UCM’ye başvuru yapılabilir
İsrail’in Uluslararası Ceza Mahkemesine (UCM) de taraf olduğunu vurgulayan Özarslan, şu değerlendirmeyi yaptı:
“Roma Statüsü olarak bilinen bu sözleşmeye İsrail imza atmıştır, henüz onaylamış değildir ama devletlerin onaylamadıkları ancak imza attıkları sözleşmelere ahde vefa yükümlülüğü çerçevesinde uyma yükümlülüğü söz konusudur.

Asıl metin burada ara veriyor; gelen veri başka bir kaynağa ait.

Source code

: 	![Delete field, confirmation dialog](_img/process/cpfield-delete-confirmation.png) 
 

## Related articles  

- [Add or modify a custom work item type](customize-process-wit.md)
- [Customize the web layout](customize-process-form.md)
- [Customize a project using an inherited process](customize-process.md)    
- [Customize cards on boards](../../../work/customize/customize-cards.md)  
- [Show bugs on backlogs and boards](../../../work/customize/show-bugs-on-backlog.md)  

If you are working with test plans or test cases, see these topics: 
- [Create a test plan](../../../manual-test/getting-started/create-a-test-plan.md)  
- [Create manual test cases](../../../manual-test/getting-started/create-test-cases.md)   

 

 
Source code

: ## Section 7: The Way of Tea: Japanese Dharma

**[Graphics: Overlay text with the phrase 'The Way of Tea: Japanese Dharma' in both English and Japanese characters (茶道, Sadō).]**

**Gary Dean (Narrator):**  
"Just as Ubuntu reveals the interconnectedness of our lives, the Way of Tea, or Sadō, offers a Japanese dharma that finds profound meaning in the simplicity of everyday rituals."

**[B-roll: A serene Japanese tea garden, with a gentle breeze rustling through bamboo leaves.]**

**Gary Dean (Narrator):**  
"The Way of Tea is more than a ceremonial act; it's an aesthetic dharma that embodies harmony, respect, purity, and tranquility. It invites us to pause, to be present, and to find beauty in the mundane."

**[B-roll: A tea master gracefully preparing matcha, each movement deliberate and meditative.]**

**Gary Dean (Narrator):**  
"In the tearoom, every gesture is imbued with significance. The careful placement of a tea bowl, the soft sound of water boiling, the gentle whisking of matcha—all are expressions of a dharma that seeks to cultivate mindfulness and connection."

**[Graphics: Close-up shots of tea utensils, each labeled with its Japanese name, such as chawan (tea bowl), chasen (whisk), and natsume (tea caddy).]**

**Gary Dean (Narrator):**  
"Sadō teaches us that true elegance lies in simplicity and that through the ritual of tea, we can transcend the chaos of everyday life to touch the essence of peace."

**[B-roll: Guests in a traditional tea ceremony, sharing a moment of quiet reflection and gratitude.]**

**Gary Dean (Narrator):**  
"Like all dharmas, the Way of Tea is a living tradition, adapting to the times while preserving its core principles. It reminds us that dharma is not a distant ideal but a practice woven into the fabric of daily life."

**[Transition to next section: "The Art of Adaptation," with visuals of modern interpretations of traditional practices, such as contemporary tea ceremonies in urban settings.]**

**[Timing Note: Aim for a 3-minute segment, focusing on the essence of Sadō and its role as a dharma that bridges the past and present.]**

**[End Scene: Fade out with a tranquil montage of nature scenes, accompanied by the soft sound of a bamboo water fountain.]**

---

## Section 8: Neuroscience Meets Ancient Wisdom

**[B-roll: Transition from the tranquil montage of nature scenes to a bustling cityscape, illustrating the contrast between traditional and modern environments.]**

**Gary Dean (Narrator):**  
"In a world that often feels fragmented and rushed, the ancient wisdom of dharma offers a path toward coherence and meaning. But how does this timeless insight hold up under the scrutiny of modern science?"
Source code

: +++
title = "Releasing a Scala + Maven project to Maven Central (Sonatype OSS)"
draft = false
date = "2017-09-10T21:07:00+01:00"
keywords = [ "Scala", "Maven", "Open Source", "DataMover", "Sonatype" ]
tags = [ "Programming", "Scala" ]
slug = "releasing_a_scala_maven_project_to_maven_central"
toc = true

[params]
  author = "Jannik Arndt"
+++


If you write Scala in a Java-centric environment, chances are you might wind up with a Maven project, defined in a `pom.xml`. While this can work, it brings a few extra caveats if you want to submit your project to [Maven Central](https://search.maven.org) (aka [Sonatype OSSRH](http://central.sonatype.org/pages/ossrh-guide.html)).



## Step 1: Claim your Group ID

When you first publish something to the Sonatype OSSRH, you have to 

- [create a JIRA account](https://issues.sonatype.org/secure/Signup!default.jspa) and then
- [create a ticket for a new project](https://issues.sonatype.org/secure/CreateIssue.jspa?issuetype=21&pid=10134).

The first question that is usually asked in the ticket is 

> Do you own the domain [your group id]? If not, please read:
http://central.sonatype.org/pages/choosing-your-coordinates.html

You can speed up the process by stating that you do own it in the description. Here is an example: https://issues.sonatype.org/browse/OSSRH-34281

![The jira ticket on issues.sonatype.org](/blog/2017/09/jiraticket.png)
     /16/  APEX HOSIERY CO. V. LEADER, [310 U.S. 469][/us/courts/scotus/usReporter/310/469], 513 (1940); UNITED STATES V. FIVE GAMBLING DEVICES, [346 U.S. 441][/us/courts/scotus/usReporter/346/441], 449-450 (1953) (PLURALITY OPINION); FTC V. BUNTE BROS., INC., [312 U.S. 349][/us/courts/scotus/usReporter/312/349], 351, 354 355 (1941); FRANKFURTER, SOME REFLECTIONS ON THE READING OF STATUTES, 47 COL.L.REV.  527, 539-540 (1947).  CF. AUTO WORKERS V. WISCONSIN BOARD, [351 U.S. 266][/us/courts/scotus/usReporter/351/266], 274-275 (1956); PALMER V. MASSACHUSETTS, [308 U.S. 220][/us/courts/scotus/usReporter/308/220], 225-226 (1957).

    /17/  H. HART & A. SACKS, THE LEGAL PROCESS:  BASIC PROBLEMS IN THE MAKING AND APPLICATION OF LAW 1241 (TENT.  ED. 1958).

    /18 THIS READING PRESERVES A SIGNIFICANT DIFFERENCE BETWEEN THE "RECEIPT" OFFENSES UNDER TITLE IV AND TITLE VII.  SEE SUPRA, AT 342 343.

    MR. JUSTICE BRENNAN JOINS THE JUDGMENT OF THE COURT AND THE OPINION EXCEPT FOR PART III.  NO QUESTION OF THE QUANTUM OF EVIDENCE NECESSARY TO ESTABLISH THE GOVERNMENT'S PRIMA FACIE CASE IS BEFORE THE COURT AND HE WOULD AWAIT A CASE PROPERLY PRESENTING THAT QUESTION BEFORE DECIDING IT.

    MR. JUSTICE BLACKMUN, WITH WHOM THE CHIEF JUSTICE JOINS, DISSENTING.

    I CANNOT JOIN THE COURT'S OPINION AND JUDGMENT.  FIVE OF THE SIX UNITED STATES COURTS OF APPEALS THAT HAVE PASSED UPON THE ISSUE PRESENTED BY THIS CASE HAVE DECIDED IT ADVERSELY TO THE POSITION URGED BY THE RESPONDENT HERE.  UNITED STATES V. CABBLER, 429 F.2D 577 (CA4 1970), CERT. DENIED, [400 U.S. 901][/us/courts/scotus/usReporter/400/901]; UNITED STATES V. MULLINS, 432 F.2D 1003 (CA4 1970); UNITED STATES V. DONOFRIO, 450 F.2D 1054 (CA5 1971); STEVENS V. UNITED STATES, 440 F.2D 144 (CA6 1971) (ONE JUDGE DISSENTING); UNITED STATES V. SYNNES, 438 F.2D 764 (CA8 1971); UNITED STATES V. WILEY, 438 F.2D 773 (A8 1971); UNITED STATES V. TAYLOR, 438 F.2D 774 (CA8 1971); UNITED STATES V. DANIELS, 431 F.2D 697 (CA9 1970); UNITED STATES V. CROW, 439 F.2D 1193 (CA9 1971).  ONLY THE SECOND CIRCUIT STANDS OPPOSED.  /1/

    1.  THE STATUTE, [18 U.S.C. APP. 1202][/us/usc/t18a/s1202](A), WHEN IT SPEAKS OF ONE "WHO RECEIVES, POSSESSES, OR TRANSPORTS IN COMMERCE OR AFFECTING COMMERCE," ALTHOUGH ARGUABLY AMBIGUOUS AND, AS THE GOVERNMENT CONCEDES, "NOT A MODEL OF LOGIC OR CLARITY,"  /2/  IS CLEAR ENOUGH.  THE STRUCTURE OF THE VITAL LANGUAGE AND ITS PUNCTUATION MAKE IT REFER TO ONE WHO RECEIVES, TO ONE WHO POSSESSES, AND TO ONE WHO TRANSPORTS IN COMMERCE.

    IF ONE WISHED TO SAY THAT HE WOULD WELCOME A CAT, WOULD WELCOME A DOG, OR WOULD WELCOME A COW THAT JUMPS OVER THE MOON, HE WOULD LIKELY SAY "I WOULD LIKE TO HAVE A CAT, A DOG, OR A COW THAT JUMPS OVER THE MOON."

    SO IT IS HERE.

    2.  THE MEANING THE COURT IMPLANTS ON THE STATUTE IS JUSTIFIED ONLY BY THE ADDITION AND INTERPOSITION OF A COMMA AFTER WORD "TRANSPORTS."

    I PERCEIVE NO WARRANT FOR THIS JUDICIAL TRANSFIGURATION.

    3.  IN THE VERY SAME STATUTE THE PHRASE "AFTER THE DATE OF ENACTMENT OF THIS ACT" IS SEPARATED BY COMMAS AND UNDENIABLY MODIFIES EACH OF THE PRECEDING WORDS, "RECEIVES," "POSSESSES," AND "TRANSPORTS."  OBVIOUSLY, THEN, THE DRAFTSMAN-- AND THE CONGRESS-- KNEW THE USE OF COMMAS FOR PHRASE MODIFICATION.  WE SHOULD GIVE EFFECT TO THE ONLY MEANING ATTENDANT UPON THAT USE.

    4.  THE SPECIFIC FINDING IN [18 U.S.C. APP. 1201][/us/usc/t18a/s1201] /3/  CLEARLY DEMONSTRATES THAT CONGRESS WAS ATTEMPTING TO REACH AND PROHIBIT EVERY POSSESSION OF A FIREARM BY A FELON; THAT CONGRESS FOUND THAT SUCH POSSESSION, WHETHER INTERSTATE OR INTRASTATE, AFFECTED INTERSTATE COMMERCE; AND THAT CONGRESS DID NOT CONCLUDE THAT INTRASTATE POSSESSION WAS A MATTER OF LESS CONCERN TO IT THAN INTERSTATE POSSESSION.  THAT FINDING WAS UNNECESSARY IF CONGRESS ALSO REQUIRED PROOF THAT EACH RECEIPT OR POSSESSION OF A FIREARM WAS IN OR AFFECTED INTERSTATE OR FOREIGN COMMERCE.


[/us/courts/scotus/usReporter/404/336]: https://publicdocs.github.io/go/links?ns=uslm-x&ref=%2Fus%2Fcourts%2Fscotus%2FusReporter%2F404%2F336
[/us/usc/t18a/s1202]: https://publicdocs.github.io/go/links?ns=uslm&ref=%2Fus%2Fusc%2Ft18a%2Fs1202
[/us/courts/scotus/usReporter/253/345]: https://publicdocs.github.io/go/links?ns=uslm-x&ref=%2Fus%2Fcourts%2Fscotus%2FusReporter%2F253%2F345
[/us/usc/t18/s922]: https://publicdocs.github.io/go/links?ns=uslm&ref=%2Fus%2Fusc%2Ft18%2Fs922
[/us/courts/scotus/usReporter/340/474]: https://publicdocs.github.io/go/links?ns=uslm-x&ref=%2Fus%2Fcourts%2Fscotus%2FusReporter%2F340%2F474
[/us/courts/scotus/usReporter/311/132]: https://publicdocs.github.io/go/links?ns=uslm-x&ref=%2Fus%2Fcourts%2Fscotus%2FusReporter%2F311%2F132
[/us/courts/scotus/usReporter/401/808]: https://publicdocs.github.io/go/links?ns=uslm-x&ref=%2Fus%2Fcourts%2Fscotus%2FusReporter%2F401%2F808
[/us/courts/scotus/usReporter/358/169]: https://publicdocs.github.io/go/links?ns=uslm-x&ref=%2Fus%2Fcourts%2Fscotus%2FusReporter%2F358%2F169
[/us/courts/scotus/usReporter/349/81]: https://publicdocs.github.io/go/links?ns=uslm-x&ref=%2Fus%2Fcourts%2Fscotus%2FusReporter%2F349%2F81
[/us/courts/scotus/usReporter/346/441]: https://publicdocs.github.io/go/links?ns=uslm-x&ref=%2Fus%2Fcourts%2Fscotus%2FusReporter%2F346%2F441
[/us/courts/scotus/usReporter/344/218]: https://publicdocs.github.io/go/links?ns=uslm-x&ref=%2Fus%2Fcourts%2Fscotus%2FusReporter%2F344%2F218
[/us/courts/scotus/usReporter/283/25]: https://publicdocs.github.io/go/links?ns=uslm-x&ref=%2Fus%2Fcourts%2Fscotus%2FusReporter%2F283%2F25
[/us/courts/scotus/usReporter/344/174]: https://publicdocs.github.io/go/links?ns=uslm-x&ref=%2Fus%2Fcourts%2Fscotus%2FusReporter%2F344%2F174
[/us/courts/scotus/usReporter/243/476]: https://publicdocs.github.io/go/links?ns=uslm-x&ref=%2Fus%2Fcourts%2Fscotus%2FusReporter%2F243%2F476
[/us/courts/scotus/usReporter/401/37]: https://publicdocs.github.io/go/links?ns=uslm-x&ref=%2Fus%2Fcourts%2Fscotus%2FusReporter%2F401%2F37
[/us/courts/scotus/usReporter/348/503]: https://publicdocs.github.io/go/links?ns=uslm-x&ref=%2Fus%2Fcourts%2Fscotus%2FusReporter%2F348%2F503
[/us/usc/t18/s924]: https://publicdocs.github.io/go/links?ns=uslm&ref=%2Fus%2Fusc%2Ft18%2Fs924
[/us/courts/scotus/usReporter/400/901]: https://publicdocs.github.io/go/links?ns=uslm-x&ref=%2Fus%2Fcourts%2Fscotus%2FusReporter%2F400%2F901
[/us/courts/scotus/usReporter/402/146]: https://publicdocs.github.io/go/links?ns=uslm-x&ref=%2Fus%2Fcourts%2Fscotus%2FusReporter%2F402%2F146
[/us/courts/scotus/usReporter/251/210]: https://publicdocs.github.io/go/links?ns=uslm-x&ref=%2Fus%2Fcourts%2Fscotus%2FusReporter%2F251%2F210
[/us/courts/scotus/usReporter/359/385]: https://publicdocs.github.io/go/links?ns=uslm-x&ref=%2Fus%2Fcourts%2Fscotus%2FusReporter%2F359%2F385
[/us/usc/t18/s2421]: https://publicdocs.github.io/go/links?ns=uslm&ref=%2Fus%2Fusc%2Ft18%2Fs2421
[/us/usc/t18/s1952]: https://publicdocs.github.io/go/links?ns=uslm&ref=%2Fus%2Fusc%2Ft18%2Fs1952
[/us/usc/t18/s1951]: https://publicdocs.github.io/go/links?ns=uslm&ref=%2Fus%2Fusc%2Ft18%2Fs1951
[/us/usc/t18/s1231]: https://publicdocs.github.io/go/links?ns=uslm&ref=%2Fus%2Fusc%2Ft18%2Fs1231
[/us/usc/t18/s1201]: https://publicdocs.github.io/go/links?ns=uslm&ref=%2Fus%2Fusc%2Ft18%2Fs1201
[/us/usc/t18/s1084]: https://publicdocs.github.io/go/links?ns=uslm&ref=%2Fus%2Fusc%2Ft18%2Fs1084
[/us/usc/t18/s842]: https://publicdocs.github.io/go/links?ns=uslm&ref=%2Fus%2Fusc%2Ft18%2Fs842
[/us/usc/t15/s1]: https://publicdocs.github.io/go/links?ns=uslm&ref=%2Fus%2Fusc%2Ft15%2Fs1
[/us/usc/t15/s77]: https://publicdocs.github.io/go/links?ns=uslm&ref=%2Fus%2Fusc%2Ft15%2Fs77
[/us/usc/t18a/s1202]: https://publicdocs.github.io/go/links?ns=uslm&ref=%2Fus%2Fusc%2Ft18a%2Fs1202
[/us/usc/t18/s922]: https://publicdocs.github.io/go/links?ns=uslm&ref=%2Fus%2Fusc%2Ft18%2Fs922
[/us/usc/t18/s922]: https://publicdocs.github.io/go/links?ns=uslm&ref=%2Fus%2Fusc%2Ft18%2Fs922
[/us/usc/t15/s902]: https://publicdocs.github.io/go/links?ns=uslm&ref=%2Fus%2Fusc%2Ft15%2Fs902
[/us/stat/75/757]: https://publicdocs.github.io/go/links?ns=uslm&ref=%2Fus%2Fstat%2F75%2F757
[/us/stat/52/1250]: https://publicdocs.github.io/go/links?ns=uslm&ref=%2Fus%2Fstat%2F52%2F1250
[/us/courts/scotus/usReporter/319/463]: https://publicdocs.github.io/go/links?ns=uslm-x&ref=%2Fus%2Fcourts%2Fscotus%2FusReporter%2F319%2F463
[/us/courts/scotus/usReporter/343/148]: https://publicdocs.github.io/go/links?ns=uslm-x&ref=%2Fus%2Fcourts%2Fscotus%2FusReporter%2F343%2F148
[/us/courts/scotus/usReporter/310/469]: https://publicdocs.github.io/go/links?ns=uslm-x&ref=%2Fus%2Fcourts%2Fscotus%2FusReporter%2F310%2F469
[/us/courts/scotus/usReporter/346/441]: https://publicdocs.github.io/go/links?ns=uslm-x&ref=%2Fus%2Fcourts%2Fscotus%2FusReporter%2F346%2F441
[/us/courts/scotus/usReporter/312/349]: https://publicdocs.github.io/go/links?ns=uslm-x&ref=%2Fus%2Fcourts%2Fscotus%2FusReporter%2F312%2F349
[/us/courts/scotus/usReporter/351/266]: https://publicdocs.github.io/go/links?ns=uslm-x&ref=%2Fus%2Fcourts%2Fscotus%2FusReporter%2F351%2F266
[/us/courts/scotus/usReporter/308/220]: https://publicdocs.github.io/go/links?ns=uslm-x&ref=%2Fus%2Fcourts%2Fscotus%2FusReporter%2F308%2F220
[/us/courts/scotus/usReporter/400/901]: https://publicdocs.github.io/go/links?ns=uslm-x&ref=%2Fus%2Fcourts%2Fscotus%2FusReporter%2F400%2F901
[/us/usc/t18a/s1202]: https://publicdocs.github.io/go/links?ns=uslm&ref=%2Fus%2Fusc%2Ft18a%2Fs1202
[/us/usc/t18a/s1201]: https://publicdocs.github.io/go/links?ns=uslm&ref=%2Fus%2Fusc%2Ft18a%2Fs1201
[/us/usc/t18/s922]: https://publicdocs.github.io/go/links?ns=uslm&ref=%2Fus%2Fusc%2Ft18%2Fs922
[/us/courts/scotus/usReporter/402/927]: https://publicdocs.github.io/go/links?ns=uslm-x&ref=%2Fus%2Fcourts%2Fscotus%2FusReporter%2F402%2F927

UCM’ye, bu eylemleri gerçekleştiren kişiler ve kişilere emri veren resmi görevliler aleyhine başvuru söz konusu olabilir. UCM’de devletler değil de gerçek kişiler yargılanabilmektedir.”
UCM’ye Filistin’in 2015’ten bu yana her ay düzenli başvurduğunu anımsatan Özarslan, “UCM savcılığı nezdinde de açılan birtakım soruşturmalar var. Bunların süratle davaya dönüşmesi önemlidir. Bunu Filistin’in tek başına yapamayacağı ortadadır. Bu noktada da İslam İşbirliği Teşkilatı (İİT) bizim aklımıza geliyor. Ama İİT da bu süreçte de daha önceki süreçte de bu sınavı yeterince verememiştir. Bu noktada yine Türkiye’nin ön alması daha doğru olacaktır.” şeklinde konuştu.
İsrail’in Filistin’e yönelik saldırılarına karşı, Türkiye’nin BM’de attığı adımların akamete uğratıldığını kaydeden Özarslan, “Şimdi aynı şeyin olması muhtemeldir ama girişimde bulunmak gerekir. Bu girişim yeterli olmazsa Genel Kurulda karar çıkartmak bakımından Türkiye etkin bir rol oynayabilir. Ve Türkiye bu rolüyle aslında gerek İslam aleminin gerekse de yeterince etkin olmayan İİT’nın itibarını da kurtarmaktadır.” ifadelerini kullandı.